1. The top of my list is what I am calling “Next Generation Policy & Procedure Management.”  This may not be on everyone’s radar – but it is a significant area to drive efficiency, consistency, as well as consolidate spending across the business.  The typical organization – large and small – is in a mess as to how they define, manage, and train on corporate policies and procedures.  Add to this the fact that regulators, new laws, and the courts (USSC) are pushing that individuals not only be aware of policies but that they be trained on them.  The typical organization has policies and procedures scattered across internal websites and no consistent approach to managing their life-cycle not concerted effort to train employees.  Best practice organizations that I am monitoring are beginning to consolidate dozens of different policy and procedure systems (typically intranet sites) into a single policy and procedure management platform owned by legal or compliance.  The best of these systems is able to present and communicate policies and procedures with the training courses delivered in the same user interface.  One single platform for managing corporate policies and procedures.
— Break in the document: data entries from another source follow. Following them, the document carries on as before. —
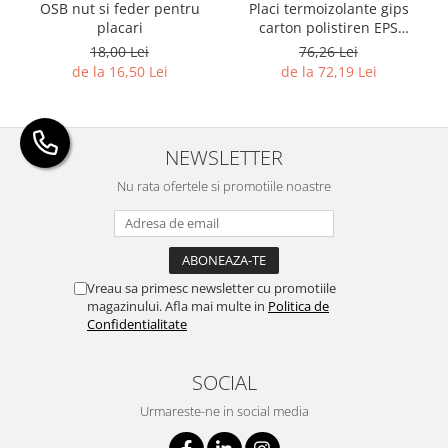
OSB nut si feder pentru
Placi termoizolante gips
placari
carton polistiren EPS
grafitat NEOPOR
18,00 Lei
76,26 Lei
de la 16,50 Lei
de la 72,19 Lei
NEWSLETTER
Nu rata ofertele si promotiile noastre
Vreau sa primesc newsletter cu promotiile
magazinului. Afla mai multe in
Politica de
Confidentialitate
SOCIAL
Urmareste-ne in social media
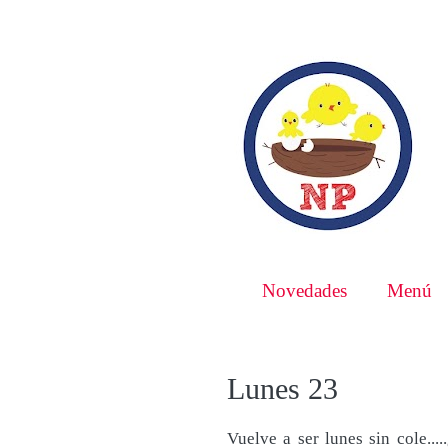
Novedades
Menú
Lunes 23
Vuelve a ser lunes sin cole..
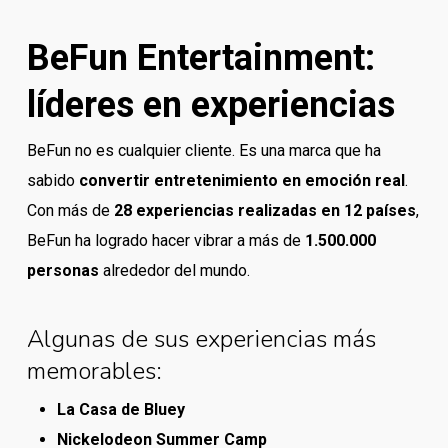
BeFun Entertainment:
líderes en experiencias
BeFun no es cualquier cliente. Es una marca que ha
sabido
convertir entretenimiento en emoción real
.
Con más de
28 experiencias realizadas en 12 países
,
BeFun ha logrado hacer vibrar a más de
1.500.000
personas
alrededor del mundo.
Algunas de sus experiencias más
memorables:
La Casa de Bluey
Nickelodeon Summer Camp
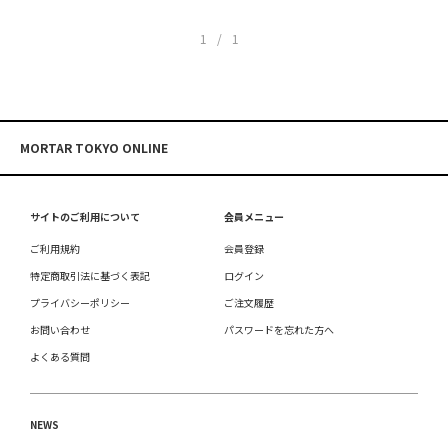
1/1
MORTAR TOKYO ONLINE
サイトのご利用について
会員メニュー
ご利用規約
会員登録
特定商取引法に基づく表記
ログイン
プライバシーポリシー
ご注文履歴
お問い合わせ
パスワードを忘れた方へ
よくある質問
NEWS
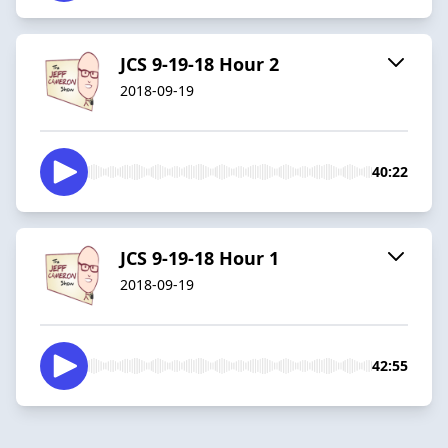
JCS 9-19-18 Hour 2
2018-09-19
40:22
JCS 9-19-18 Hour 1
2018-09-19
42:55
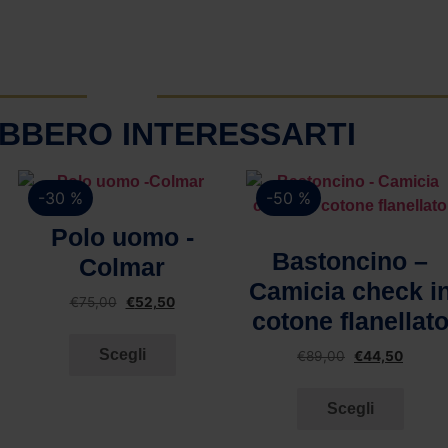
BBERO INTERESSARTI
-30 %
-50 %
Vista rapida
Polo uomo -
Vista rapida
Bastoncino –
Colmar
Camicia check i
€
75,00
€
52,50
cotone flanellat
Scegli
€
89,00
€
44,50
Scegli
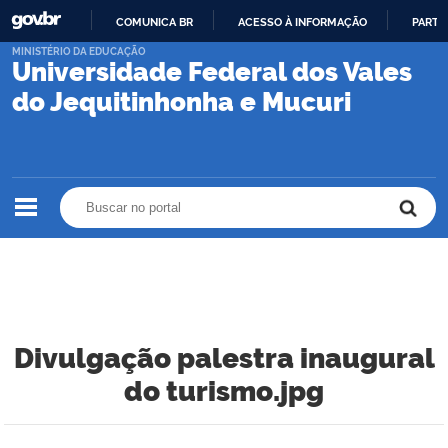
COMUNICA BR
ACESSO À INFORMAÇÃO
PARTI
IR
MINISTÉRIO DA EDUCAÇÃO
Universidade Federal dos Vales
PARA
O
do Jequitinhonha e Mucuri
CONTEÚDO
Buscar no portal
Buscar no portal
Divulgação palestra inaugural
do turismo.jpg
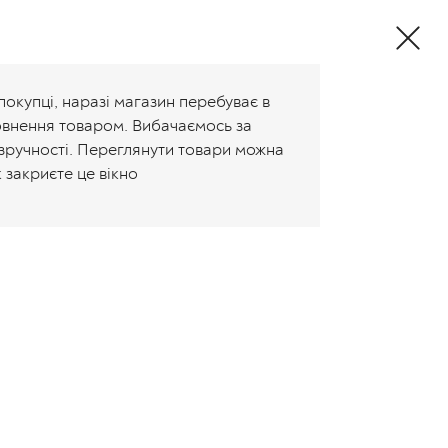
Валюта:
+38 (096) 647-80-85
Укр
Рус
покупці, наразі магазин перебуває в
овнення товаром. Вибачаємось за
зручності. Переглянути товари можна
к закриєте це вікно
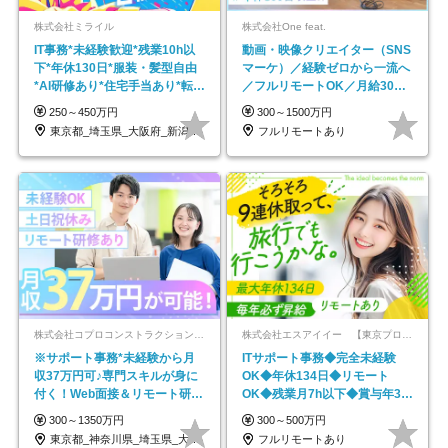
株式会社ミライル
株式会社One feat.
IT事務*未経験歓迎*残業10h以
動画・映像クリエイター（SNS
下*年休130日*服装・髪型自由
マーケ）／経験ゼロから一流へ
*AI研修あり*住宅手当あり*転勤
／フルリモートOK／月給30万
なし
円～／年休130日以上
250～450万円
300～1500万円
東京都_埼玉県_大阪府_新潟県_福岡県
フルリモートあり
株式会社コプロコンストラクション【東証プライム上場コプロ・ホールディングス子会社】
株式会社エスアイイー 【東京プロマーケット上場】
※サポート事務*未経験から月
ITサポート事務◆完全未経験
収37万円可♪専門スキルが身に
OK◆年休134日◆リモート
付く！Web面接＆リモート研修
OK◆残業月7h以下◆賞与年3回
も充実♪/a
◆5年目まで必ず昇給
300～1350万円
300～500万円
東京都_神奈川県_埼玉県_大阪府_愛知県…
フルリモートあり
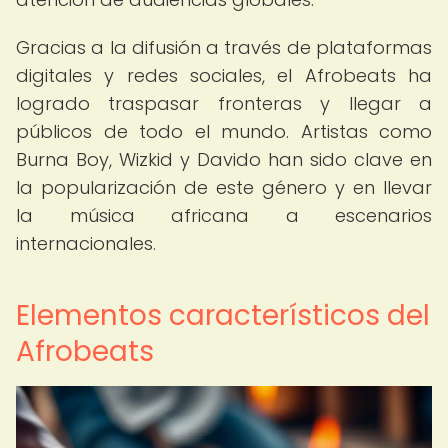
Gracias a la difusión a través de plataformas
digitales y redes sociales, el Afrobeats ha
logrado traspasar fronteras y llegar a
públicos de todo el mundo. Artistas como
Burna Boy, Wizkid y Davido han sido clave en
la popularización de este género y en llevar
la música africana a escenarios
internacionales.
Elementos característicos del
Afrobeats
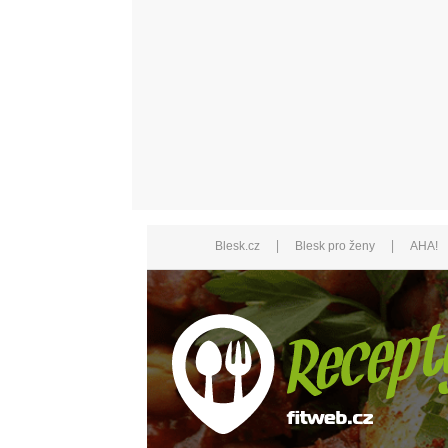
|
|
Blesk.cz
Blesk pro ženy
AHA!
2. Next on my list is the critical area of loss & investigations management.  Like policies and procedures, this is a mess of hodge podge systems – or even no systems at all.  To manage risk effectively, as well as manage sensitive investigations, it is time for organizations to consolidate on a single investigations, loss, event, complaint, issue management platform (you pick the term that best suits your organization).  A single platform for managing loss and investigations allows for greater transparency in where issues are across the organization and feeds the risk management process which needs to understand historical loss data to effectively build risk models.
3. The third area of criticality is managing business relationships.  Organizations are complex entities that extend to hundreds or thousands of business relationships around the world.  These business relationships need to comply with your respective regulatory requirements, corporate culture, statements of corporate social responsibility/sustainability, and business practices.  Thus organizations need to use GRC technology to extend policy & procedure communication and training, assessments, and even investigations to their extended enterprise/relationships.  As I have mentioned previously, this is a significant opportunity for the Software as a Service/on-demand GRC solutions.